由于光纤光敏性的限制，当信道数N变得很大时，采用幅度取样方式制作多信道光栅将变得非常困难。通过相位取样来制作多信道光栅被证明是一种能有效降低峰值折变量的方法。提出一种采用逆散射技术和优化策略的混杂算法有效地设计多信道光栅。由遗传算法进行优化，得到每一个信道相应的相位因子的最优值，改进了多信道光栅复杂的反射谱。再由Layer－peeling算法为依据引入了相位因子后的频谱响应重构光栅。通过对信道间相对相位的优化，制作这种多信道光栅所需的峰值折变量降低为单信道光栅的√N倍。经过数值仿真，得到8信道光栅的峰值折变量大约为单信道光栅的√8倍。

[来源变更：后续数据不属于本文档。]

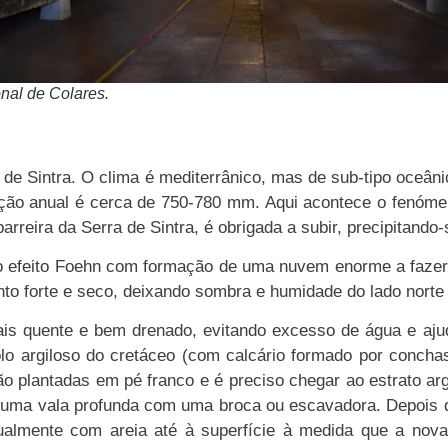
al de Colares.
a de Sintra. O clima é mediterrânico, mas de sub-tipo oceâni
tação anual é cerca de 750-780 mm. Aqui acontece o fenóm
arreira da Serra de Sintra, é obrigada a subir, precipitando
o efeito Foehn com formação de uma nuvem enorme a fazer
nto forte e seco, deixando sombra e humidade do lado norte
mais quente e bem drenado, evitando excesso de água e aj
olo argiloso do cretáceo (com calcário formado por concha
ão plantadas em pé franco e é preciso chegar ao estrato arg
 uma vala profunda com uma broca ou escavadora. Depois da
ualmente com areia até à superfície à medida que a nova 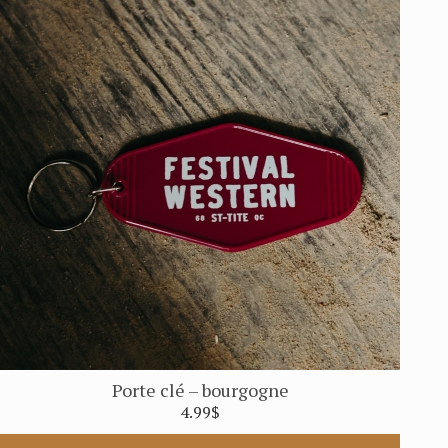
Porte clé – bourgogne
4.99
$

With the limit of photo-sensitization,when the channel number becomes large,it's unrealistic to fabricate such sampled fiber Bragg gratings(FBG). Phase-only sampled FBGs were demonstrated to effectively reduce the maximum refractive index modulation(MRIM). A hybrid method which employs the inverse scattering(IS)technique and the optimization strategy is demonstrated to be efficient for the design of multi-channel fiber Bragg gratings. Optimized by genetic algorithm(GA),a set of optimal constant phases are introduced to the phase responses of the multiple channels,which lead to a modified complex reflection spectrum of the multi-channel fiber Bragg grating. Then,the layer-peeling IS algorithm is applied to extract the grating index profile from the modified spectral response. By introducing a set of optimal phases to the phase response of the multiple channels,the target reflection response of the multi-channel FBG is modified,which ensures the MRIM of the N channel grating is about only √N times that of the single channel grating. The simulation results show that this hybrid method reduces the MRIM required for 8 channels to approximate √8 times that of the single channel.